Tuesday, April 30, 2013

Facts

Hanna Rosin examines the possibility that the still-living Boston bomber is getting sympathy from some women because of "the fact that Dzhokhar is cute." "Fact" is the word she uses. But she leans more strongly towards the possibility that certain women feel "maternal" towards the 19-year-old (is it paternal when men notice the looks of a 19-year-old woman?), or that still other women are crazies who are turned on by murderers. (To be distinguished from: who are able to say objectively that some murderers are more physically attractive than others, and to analyze how this impacts their coverage, without swooning over people who've committed heinous crimes, let alone swooning over them because they've done so.)

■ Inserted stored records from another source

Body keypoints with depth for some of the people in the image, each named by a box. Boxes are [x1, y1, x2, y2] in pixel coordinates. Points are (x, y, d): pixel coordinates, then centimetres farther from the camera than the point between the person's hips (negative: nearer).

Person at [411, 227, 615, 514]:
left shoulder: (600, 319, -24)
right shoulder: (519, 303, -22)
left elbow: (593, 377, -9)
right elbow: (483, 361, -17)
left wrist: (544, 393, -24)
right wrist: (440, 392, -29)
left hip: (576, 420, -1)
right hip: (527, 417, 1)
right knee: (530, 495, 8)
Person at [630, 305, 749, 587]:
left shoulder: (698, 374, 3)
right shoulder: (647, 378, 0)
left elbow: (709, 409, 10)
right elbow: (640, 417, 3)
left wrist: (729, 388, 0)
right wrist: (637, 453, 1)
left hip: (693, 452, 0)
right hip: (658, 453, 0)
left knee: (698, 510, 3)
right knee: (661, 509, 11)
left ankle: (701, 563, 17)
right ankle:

The missing-white-girl phenomenon - the way news stories change when those involved are white (blonde doesn't hurt), female, and photogenic - is well-known. And it carries over to stories where the alleged criminal, and not the victim, fits the description. Amanda Knox - mentioned in the Slate comments - is generally agreed-upon to be good-looking, this fact generally thought to be relevant to how her story is reported.

In the world of real people, many non-white and "ethnic"-looking men have plenty of admirers, of all races and of both sexes. But we-as-a-society are not (yet) used to discussing beauty as something found in a) men and b) the not-entirely-white-looking. This Dzhokhar, whatever he looks like, doesn't look like a Victoria's Secret Angel. Our thoughts don't immediately turn to how this latest menace might be receiving a different treatment in popular opinion than he would if he looked like he'd been hatching conspiracy theories and living off Twinkies in his parents' basement for the last 40 years.

And that's what this is about. It's not about devastatingly handsome - as in, Harry Styles, the rare 19-year-old dude whose appeal to grown women is legendary - but within-normal-limits. To me, from the photos we've seen, Dzhokhar looks utterly normal, like some kind of amalgam of guys I knew in high school or college. (Also a lot like Aaron Swartz - perhaps among the women Rosin spoke with, there's some subconscious conflation of a murderer with someone who is, for many, a tragic hero.) And young plus within normal limits is, in this context, attractive enough for that to potentially impact the coverage.

2 comments:

-k- said...

I wonder if there is another option for those who teach or have taught students of the same age? Or does this fall under the 'maternal' umbrella, given that I am a woman? My thoughts as this all unfolded were of freshman and sophomore students I've had in classes: legally adults, but in other ways very much not so.

Phoebe Maltz Bovy said...

I had this thought as well, having taught many men and women - mostly women - that age.

There is obviously some difference between how (straight or bisexual) women view 19-year-old men and how our male equivalents view 19-year-old women. The whole 'men get better as they age' thing is a bit of wishful thinking, but whether it's social construction or reality, 19-year-olds look to many grown women more like overgrown boys than like men.

But it seems like overshooting the mark to say that women's perception of 19-year-old men outside a classroom setting (where chaste is the only way to go!) is entirely chaste. That a guy is 19 will rarely add to his appeal, the way it seems to go for men-who-like-women. Meaning, it's considered a feat for a man to "get" a 19-year-old woman, but not for a woman to do the equivalent. But a man's 19-ness won't in all cases make him come across as a little boy. 19-year-olds aren't actually boys, and women do notice men. What got to me about the "maternal" interpretation is, it seemed somewhat about pretending that women don't notice men, or only notice men who'd be appropriate husband material.